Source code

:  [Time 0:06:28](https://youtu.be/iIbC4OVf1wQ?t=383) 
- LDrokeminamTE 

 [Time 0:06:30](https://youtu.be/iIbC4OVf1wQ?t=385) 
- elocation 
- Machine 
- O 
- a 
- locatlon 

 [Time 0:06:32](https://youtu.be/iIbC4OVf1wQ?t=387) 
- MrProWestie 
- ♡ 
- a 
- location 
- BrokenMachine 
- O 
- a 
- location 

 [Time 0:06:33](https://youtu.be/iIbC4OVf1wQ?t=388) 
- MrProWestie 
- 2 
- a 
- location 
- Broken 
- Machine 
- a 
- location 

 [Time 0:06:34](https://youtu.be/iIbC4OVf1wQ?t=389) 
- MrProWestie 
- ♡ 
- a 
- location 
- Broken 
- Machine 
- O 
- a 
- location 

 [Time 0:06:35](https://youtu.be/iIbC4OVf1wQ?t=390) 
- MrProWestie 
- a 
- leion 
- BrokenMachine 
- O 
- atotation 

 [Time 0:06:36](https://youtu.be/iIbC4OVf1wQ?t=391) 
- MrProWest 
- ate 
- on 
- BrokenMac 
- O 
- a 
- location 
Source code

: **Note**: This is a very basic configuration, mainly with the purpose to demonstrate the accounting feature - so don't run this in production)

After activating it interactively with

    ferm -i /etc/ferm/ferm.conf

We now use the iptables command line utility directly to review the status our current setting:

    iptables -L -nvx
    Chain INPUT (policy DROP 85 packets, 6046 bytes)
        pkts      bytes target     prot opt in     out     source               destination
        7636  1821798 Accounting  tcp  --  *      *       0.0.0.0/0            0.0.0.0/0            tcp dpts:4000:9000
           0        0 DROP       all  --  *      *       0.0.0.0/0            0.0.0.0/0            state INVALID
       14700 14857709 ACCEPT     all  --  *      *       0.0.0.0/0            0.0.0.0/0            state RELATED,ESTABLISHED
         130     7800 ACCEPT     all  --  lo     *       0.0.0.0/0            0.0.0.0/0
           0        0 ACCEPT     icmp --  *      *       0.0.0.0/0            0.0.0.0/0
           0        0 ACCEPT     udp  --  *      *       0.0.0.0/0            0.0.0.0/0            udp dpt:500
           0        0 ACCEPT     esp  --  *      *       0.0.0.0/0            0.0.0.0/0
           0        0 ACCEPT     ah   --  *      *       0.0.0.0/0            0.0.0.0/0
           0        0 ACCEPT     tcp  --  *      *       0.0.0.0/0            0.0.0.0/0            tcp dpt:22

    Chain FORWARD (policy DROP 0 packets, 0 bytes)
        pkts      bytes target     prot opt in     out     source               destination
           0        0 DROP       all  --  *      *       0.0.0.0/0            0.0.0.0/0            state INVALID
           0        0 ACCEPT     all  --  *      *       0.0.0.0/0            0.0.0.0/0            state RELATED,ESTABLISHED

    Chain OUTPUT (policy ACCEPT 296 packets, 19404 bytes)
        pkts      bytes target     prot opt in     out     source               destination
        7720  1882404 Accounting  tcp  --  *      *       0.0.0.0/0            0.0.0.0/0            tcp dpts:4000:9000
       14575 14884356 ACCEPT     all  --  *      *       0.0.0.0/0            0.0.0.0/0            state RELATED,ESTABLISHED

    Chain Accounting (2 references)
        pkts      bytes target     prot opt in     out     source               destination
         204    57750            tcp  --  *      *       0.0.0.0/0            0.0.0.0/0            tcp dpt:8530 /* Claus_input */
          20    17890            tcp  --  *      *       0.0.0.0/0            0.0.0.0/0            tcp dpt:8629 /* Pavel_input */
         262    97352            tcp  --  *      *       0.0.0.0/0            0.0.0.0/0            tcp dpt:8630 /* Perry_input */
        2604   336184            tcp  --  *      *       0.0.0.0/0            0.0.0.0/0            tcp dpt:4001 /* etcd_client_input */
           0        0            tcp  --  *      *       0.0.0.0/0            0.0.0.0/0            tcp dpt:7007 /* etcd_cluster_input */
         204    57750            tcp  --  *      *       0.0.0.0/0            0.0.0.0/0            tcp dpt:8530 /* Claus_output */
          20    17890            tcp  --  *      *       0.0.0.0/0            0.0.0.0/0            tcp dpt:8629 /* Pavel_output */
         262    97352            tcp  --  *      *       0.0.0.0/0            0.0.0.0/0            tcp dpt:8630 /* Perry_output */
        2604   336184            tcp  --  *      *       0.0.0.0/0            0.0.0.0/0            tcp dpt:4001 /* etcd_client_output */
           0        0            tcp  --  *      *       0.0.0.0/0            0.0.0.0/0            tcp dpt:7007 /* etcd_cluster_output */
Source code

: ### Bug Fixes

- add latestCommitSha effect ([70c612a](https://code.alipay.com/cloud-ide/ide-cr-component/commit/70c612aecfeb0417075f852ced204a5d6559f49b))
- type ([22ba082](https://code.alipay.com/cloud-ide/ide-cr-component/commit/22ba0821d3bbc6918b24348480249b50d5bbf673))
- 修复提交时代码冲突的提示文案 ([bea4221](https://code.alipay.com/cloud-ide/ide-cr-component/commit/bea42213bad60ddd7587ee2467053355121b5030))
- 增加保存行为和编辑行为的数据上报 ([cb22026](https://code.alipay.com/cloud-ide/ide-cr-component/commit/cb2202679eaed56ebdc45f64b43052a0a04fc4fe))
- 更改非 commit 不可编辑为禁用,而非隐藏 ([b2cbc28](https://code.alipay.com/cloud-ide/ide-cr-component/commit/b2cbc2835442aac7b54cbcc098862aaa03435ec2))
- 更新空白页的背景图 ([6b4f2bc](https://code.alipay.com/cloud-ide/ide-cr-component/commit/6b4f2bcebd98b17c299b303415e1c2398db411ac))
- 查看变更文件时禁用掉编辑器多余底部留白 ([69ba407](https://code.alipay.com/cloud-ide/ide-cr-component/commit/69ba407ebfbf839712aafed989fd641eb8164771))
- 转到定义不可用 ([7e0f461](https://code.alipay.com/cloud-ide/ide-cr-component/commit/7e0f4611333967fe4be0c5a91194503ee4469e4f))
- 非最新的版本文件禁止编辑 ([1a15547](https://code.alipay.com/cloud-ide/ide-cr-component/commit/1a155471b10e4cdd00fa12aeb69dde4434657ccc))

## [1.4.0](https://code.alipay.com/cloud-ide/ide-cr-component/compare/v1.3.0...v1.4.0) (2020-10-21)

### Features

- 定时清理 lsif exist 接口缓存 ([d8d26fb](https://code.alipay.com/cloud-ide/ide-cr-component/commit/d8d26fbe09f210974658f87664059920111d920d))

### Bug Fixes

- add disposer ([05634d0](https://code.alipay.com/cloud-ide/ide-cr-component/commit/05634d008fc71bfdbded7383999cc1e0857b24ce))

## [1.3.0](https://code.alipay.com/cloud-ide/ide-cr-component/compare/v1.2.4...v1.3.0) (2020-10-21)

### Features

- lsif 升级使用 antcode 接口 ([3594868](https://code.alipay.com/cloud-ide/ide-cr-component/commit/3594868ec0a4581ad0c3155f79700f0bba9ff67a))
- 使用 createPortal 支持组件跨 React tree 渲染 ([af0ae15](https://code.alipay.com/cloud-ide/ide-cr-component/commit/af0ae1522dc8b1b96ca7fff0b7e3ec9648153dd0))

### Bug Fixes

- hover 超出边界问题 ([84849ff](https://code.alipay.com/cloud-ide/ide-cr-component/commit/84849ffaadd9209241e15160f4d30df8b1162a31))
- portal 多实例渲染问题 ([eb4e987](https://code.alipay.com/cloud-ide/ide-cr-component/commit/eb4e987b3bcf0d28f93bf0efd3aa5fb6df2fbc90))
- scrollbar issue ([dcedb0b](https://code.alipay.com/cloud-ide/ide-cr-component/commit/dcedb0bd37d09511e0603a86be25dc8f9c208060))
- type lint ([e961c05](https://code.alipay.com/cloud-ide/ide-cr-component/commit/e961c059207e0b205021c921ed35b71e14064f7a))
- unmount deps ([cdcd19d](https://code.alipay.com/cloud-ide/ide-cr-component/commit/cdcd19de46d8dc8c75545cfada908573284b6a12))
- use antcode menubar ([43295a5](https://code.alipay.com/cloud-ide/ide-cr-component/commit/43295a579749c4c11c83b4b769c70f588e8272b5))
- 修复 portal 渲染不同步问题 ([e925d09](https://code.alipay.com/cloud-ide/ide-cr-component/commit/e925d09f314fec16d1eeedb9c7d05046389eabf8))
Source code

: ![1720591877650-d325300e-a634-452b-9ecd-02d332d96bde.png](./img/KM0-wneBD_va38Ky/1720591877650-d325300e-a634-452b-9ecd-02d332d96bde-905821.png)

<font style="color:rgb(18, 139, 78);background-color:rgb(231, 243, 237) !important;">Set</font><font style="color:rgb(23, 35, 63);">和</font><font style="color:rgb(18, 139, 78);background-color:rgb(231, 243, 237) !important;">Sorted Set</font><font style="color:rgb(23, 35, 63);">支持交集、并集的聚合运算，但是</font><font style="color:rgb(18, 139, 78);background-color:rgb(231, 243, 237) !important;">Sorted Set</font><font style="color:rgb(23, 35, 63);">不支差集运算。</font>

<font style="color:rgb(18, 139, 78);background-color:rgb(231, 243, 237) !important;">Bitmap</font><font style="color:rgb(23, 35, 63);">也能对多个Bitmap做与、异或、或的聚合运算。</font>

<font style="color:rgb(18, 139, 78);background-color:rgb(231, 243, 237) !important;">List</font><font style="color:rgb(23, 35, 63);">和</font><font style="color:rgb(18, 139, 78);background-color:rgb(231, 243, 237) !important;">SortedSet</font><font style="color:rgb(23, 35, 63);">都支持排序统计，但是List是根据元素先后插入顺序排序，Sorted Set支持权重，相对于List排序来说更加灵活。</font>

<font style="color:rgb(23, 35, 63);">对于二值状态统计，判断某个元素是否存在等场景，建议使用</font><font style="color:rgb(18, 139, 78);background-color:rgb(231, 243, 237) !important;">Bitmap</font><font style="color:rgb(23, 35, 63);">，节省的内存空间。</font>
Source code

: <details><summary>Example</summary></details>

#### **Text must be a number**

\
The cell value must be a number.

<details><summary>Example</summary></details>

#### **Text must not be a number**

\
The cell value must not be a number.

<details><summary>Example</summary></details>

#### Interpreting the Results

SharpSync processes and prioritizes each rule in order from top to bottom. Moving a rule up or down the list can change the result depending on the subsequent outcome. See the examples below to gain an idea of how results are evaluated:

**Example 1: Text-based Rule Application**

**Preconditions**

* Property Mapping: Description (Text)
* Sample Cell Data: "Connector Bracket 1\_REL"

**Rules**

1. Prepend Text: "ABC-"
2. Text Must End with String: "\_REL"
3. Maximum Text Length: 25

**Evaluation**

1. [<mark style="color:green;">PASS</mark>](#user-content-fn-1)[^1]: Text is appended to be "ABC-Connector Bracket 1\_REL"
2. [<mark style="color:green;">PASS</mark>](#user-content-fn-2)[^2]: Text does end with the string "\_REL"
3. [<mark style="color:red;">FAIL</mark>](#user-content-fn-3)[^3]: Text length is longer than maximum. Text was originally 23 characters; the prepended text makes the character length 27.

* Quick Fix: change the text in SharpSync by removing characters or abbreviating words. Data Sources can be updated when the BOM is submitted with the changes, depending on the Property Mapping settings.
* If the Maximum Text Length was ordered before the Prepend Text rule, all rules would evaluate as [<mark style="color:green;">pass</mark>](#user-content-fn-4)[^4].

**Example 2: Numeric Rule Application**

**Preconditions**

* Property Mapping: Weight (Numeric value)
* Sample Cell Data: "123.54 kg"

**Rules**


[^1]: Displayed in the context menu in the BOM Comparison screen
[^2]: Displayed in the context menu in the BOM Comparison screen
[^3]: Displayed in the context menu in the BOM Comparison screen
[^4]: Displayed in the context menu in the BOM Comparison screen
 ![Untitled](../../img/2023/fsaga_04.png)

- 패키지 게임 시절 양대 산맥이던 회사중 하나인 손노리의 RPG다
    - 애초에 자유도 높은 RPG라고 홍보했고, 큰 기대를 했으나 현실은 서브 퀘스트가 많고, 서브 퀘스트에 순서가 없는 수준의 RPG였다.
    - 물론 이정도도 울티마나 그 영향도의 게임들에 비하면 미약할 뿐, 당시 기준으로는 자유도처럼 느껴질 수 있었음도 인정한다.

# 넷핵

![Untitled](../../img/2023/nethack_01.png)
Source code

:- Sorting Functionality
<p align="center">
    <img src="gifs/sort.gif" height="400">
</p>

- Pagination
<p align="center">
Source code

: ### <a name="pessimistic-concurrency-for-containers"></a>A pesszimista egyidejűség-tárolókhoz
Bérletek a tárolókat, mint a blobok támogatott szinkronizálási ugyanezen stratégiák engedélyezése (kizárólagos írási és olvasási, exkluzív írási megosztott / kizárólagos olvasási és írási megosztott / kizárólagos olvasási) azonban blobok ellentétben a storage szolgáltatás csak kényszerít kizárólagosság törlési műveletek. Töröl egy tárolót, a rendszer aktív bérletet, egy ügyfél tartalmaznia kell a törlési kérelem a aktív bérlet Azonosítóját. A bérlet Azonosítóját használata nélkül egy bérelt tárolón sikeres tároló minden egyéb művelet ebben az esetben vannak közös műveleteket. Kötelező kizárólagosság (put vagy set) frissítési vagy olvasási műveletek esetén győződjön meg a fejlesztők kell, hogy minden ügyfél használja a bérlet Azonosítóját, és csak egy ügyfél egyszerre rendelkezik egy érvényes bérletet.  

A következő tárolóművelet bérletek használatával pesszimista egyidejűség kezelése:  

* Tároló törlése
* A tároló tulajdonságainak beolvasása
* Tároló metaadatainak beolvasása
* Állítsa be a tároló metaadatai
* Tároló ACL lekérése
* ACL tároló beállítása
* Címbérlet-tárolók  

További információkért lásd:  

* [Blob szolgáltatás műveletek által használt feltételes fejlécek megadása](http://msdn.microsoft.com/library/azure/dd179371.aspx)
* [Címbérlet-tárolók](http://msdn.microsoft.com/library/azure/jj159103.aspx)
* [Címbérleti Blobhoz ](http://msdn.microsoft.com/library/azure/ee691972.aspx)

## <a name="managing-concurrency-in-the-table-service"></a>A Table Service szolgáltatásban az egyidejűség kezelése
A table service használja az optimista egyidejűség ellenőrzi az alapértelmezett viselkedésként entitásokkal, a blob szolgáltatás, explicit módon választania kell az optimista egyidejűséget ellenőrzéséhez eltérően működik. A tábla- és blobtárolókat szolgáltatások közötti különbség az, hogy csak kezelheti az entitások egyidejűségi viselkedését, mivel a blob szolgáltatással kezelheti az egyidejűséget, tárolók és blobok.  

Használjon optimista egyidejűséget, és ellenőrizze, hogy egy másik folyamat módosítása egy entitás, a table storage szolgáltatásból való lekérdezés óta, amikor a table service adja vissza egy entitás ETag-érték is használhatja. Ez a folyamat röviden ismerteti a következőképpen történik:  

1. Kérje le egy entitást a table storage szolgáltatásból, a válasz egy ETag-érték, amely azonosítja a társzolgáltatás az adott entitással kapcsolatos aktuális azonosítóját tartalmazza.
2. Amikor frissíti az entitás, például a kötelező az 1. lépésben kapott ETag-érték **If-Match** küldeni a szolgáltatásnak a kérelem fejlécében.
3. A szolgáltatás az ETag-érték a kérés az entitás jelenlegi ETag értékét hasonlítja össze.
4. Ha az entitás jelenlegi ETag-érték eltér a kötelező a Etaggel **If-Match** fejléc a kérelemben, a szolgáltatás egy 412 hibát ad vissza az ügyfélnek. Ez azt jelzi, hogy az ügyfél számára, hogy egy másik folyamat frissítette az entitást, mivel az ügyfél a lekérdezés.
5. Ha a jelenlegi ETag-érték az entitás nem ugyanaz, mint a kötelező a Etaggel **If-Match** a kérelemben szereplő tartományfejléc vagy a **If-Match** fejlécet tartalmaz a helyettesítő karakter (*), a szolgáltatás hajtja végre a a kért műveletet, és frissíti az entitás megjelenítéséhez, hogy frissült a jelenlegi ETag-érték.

+ + +

Could you reproduce exactly the lines of the entries above, from the one with "Chain Accounting (2 references)" through the one with "dpt:4001 /* etcd_client_input */", and nothing else?

    Chain Accounting (2 references)
        pkts      bytes target     prot opt in     out     source               destination
         204    57750            tcp  --  *      *       0.0.0.0/0            0.0.0.0/0            tcp dpt:8530 /* Claus_input */
          20    17890            tcp  --  *      *       0.0.0.0/0            0.0.0.0/0            tcp dpt:8629 /* Pavel_input */
         262    97352            tcp  --  *      *       0.0.0.0/0            0.0.0.0/0            tcp dpt:8630 /* Perry_input */
        2604   336184            tcp  --  *      *       0.0.0.0/0            0.0.0.0/0            tcp dpt:4001 /* etcd_client_input */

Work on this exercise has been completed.